Job: Exclude pictures and give again exactly the lines of the listing, beginning with its first line and ending with the one that contains "X520Y900D02*".

-------- Input data

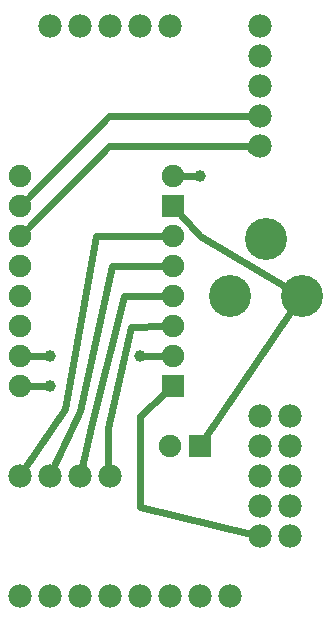
<source format=gbl>
G04 MADE WITH FRITZING*
G04 WWW.FRITZING.ORG*
G04 DOUBLE SIDED*
G04 HOLES PLATED*
G04 CONTOUR ON CENTER OF CONTOUR VECTOR*
%ASAXBY*%
%FSLAX23Y23*%
%MOIN*%
%OFA0B0*%
%SFA1.0B1.0*%
%ADD10C,0.078000*%
%ADD11C,0.039370*%
%ADD12C,0.075000*%
%ADD13C,0.140000*%
%ADD14R,0.075000X0.075000*%
%ADD15C,0.024000*%
%LNCOPPER0*%
G90*
G70*
G54D10*
X920Y2000D03*
X920Y1900D03*
X920Y1800D03*
X920Y1700D03*
X920Y1600D03*
G54D11*
X520Y900D03*
X720Y1500D03*
X220Y800D03*
X220Y900D03*
G54D10*
X120Y500D03*
X220Y500D03*
X320Y500D03*
X420Y500D03*
G54D12*
X720Y600D03*
X620Y600D03*
G54D10*
X220Y2000D03*
X320Y2000D03*
X420Y2000D03*
X520Y2000D03*
X620Y2000D03*
X820Y100D03*
X720Y100D03*
X620Y100D03*
X520Y100D03*
X420Y100D03*
X320Y100D03*
X220Y100D03*
X120Y100D03*
G54D13*
X820Y1100D03*
X1060Y1100D03*
X940Y1290D03*
G54D12*
X120Y1400D03*
X120Y1300D03*
X120Y1200D03*
X120Y1100D03*
X120Y1000D03*
X120Y900D03*
X120Y800D03*
X630Y800D03*
X120Y1500D03*
X630Y1300D03*
X630Y1200D03*
X630Y1100D03*
X630Y1000D03*
X630Y900D03*
X630Y1500D03*
X630Y1400D03*
G54D10*
X920Y700D03*
X920Y600D03*
X920Y500D03*
X920Y400D03*
X920Y300D03*
X920Y700D03*
X920Y600D03*
X920Y500D03*
X920Y400D03*
X920Y300D03*
X1020Y300D03*
X1020Y400D03*
X1020Y500D03*
X1020Y600D03*
X1020Y700D03*
G54D14*
X720Y600D03*
X630Y800D03*
X630Y1400D03*
G54D15*
X419Y1600D02*
X140Y1321D01*
D02*
X919Y1600D02*
X419Y1600D01*
D02*
X892Y1589D02*
X919Y1600D01*
D02*
X419Y1701D02*
X140Y1421D01*
D02*
X919Y1701D02*
X419Y1701D01*
D02*
X891Y1709D02*
X919Y1701D01*
D02*
X270Y725D02*
X136Y525D01*
D02*
X375Y1300D02*
X270Y725D01*
D02*
X601Y1300D02*
X375Y1300D01*
D02*
X322Y717D02*
X233Y528D01*
D02*
X427Y1201D02*
X322Y717D01*
D02*
X601Y1200D02*
X427Y1201D01*
D02*
X467Y1100D02*
X601Y1100D01*
D02*
X358Y665D02*
X467Y1100D01*
D02*
X327Y530D02*
X358Y665D01*
D02*
X415Y661D02*
X415Y512D01*
D02*
X491Y999D02*
X415Y661D01*
D02*
X415Y512D02*
X408Y528D01*
D02*
X601Y1000D02*
X491Y999D01*
D02*
X201Y800D02*
X148Y800D01*
D02*
X201Y900D02*
X148Y900D01*
D02*
X601Y900D02*
X520Y900D01*
D02*
X520Y900D02*
X601Y900D01*
D02*
X736Y624D02*
X1025Y1050D01*
D02*
X721Y1302D02*
X1007Y1132D01*
D02*
X658Y1370D02*
X721Y1302D01*
D02*
X520Y701D02*
X520Y399D01*
D02*
X520Y399D02*
X890Y308D01*
D02*
X608Y781D02*
X520Y701D01*
D02*
X701Y1500D02*
X658Y1500D01*
G04 End of Copper0*
M02*
</source>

----------------

Output for this task:
<source format=gbl>
G04 MADE WITH FRITZING*
G04 WWW.FRITZING.ORG*
G04 DOUBLE SIDED*
G04 HOLES PLATED*
G04 CONTOUR ON CENTER OF CONTOUR VECTOR*
%ASAXBY*%
%FSLAX23Y23*%
%MOIN*%
%OFA0B0*%
%SFA1.0B1.0*%
%ADD10C,0.078000*%
%ADD11C,0.039370*%
%ADD12C,0.075000*%
%ADD13C,0.140000*%
%ADD14R,0.075000X0.075000*%
%ADD15C,0.024000*%
%LNCOPPER0*%
G90*
G70*
G54D10*
X920Y2000D03*
X920Y1900D03*
X920Y1800D03*
X920Y1700D03*
X920Y1600D03*
G54D11*
X520Y900D03*
X720Y1500D03*
X220Y800D03*
X220Y900D03*
G54D10*
X120Y500D03*
X220Y500D03*
X320Y500D03*
X420Y500D03*
G54D12*
X720Y600D03*
X620Y600D03*
G54D10*
X220Y2000D03*
X320Y2000D03*
X420Y2000D03*
X520Y2000D03*
X620Y2000D03*
X820Y100D03*
X720Y100D03*
X620Y100D03*
X520Y100D03*
X420Y100D03*
X320Y100D03*
X220Y100D03*
X120Y100D03*
G54D13*
X820Y1100D03*
X1060Y1100D03*
X940Y1290D03*
G54D12*
X120Y1400D03*
X120Y1300D03*
X120Y1200D03*
X120Y1100D03*
X120Y1000D03*
X120Y900D03*
X120Y800D03*
X630Y800D03*
X120Y1500D03*
X630Y1300D03*
X630Y1200D03*
X630Y1100D03*
X630Y1000D03*
X630Y900D03*
X630Y1500D03*
X630Y1400D03*
G54D10*
X920Y700D03*
X920Y600D03*
X920Y500D03*
X920Y400D03*
X920Y300D03*
X920Y700D03*
X920Y600D03*
X920Y500D03*
X920Y400D03*
X920Y300D03*
X1020Y300D03*
X1020Y400D03*
X1020Y500D03*
X1020Y600D03*
X1020Y700D03*
G54D14*
X720Y600D03*
X630Y800D03*
X630Y1400D03*
G54D15*
X419Y1600D02*
X140Y1321D01*
D02*
X919Y1600D02*
X419Y1600D01*
D02*
X892Y1589D02*
X919Y1600D01*
D02*
X419Y1701D02*
X140Y1421D01*
D02*
X919Y1701D02*
X419Y1701D01*
D02*
X891Y1709D02*
X919Y1701D01*
D02*
X270Y725D02*
X136Y525D01*
D02*
X375Y1300D02*
X270Y725D01*
D02*
X601Y1300D02*
X375Y1300D01*
D02*
X322Y717D02*
X233Y528D01*
D02*
X427Y1201D02*
X322Y717D01*
D02*
X601Y1200D02*
X427Y1201D01*
D02*
X467Y1100D02*
X601Y1100D01*
D02*
X358Y665D02*
X467Y1100D01*
D02*
X327Y530D02*
X358Y665D01*
D02*
X415Y661D02*
X415Y512D01*
D02*
X491Y999D02*
X415Y661D01*
D02*
X415Y512D02*
X408Y528D01*
D02*
X601Y1000D02*
X491Y999D01*
D02*
X201Y800D02*
X148Y800D01*
D02*
X201Y900D02*
X148Y900D01*
D02*
X601Y900D02*
X520Y900D01*
D02*
X520Y900D02*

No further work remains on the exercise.